(STUDY TEXT)
The end of an era as Tampa Bay Times plant prints its final papers

ST. PETERSBURG — An old analog clock, hung crooked over the rolls of newsprint, let the night’s sparse crew know they had time yet until deadline. On a Saturday night, nearing 8 o’clock, it was still quiet in the reel room, beneath the dormant presses.

Ladda Peterson laid a pattern of red tape on the blank, white bales, setting them up for an unbroken scroll. The halls were hollow as staffers burned vacation time, but like everybody still here, she was used to making do with less. As always, the press crew was ready: “Bombs” of ink, thick and pungent as classroom paint, were hooked up. Ribbons of paper were strung along rollers. And the next day’s pages were beginning to arrive.

What starts in spiral notebooks has for six decades come here, to the Tampa Bay Times’ printing plant, to be stamped into something you can hold. Phone calls and tips turned into stories, the first drafts of the first draft of history — those get combed over and neatened on digital pages. In a dizzying overnight transformation, stories end up folded on front yards before early light.

About 9 p.m., in a room as bright as airport security, machines hissed and burned Sunday’s pages into perfect stamps. Headlines appeared ghostlike on anodized aluminum plates. Each is designed to snap onto cylinders, so ink can press onto rubber and rubber onto newsprint, just so.
(End STUDY TEXT)
* ABOUT THIS EXERCISE:
Copy out the entire article on the Tampa Bay Times printing plant word for word. The material that comes next is separate from the article on the Tampa Bay Times printing plant.
(GIVEN ENTRIES)
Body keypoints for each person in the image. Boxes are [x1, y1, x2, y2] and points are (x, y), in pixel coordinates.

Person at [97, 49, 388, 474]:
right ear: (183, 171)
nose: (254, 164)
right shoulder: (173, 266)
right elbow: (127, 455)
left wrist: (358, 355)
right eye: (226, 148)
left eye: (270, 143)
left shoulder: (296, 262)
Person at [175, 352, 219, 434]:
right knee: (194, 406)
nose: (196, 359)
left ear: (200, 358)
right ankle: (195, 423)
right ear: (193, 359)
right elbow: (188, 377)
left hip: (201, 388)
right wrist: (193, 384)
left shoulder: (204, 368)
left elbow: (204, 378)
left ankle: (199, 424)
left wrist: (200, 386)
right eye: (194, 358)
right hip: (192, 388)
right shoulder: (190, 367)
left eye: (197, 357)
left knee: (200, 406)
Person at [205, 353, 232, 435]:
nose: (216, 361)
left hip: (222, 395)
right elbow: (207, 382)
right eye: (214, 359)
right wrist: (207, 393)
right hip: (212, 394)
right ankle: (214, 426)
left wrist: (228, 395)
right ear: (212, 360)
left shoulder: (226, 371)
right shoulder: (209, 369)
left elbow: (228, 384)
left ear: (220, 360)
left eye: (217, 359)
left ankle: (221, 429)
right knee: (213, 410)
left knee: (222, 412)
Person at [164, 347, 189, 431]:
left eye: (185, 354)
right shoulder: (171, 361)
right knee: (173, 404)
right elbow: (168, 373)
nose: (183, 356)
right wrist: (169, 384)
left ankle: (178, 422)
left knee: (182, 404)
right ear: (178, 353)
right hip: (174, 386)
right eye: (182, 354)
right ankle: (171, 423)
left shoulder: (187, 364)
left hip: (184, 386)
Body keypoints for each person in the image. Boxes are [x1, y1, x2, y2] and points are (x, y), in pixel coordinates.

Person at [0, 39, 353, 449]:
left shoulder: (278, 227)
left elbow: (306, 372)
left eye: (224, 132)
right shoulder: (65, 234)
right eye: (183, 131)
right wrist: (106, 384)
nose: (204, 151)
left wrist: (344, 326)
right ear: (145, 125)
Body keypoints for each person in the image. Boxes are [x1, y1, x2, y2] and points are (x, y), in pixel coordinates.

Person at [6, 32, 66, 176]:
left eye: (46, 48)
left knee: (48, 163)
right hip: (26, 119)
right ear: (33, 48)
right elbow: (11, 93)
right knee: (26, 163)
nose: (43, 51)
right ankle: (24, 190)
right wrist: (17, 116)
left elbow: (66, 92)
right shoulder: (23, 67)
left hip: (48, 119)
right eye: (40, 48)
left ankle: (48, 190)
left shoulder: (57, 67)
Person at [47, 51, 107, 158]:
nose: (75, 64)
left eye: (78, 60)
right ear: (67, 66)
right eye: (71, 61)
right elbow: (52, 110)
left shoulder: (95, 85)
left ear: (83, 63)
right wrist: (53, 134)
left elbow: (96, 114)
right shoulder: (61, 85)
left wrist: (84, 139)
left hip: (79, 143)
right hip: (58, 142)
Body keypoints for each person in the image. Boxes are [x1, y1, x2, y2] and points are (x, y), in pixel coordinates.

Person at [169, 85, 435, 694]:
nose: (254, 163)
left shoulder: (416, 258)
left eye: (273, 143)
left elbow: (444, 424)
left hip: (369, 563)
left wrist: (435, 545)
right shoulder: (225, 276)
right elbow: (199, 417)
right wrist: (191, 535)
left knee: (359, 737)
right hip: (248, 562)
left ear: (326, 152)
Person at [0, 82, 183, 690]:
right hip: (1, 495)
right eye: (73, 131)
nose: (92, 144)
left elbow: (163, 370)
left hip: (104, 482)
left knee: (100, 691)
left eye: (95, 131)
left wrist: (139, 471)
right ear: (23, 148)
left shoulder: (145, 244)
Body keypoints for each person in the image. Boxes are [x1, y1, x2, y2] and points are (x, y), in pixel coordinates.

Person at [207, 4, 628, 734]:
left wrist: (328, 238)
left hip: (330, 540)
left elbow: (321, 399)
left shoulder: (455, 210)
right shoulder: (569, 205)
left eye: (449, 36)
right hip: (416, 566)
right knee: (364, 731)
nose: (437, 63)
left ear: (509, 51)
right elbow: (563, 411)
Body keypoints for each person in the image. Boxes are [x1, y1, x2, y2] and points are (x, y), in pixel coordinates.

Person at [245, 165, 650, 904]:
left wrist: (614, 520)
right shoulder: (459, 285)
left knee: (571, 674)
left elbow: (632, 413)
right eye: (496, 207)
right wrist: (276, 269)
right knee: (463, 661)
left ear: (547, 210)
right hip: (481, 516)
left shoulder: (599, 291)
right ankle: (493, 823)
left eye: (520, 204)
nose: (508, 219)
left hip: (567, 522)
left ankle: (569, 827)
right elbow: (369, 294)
(End GIVEN ENTRIES)
* EXERCISE ANSWER:
The end of an era as Tampa Bay Times plant prints its final papers

ST. PETERSBURG — An old analog clock, hung crooked over the rolls of newsprint, let the night’s sparse crew know they had time yet until deadline. On a Saturday night, nearing 8 o’clock, it was still quiet in the reel room, beneath the dormant presses.

Ladda Peterson laid a pattern of red tape on the blank, white bales, setting them up for an unbroken scroll. The halls were hollow as staffers burned vacation time, but like everybody still here, she was used to making do with less. As always, the press crew was ready: “Bombs” of ink, thick and pungent as classroom paint, were hooked up. Ribbons of paper were strung along rollers. And the next day’s pages were beginning to arrive.

What starts in spiral notebooks has for six decades come here, to the Tampa Bay Times’ printing plant, to be stamped into something you can hold. Phone calls and tips turned into stories, the first drafts of the first draft of history — those get combed over and neatened on digital pages. In a dizzying overnight transformation, stories end up folded on front yards before early light.

About 9 p.m., in a room as bright as airport security, machines hissed and burned Sunday’s pages into perfect stamps. Headlines appeared ghostlike on anodized aluminum plates. Each is designed to snap onto cylinders, so ink can press onto rubber and rubber onto newsprint, just so.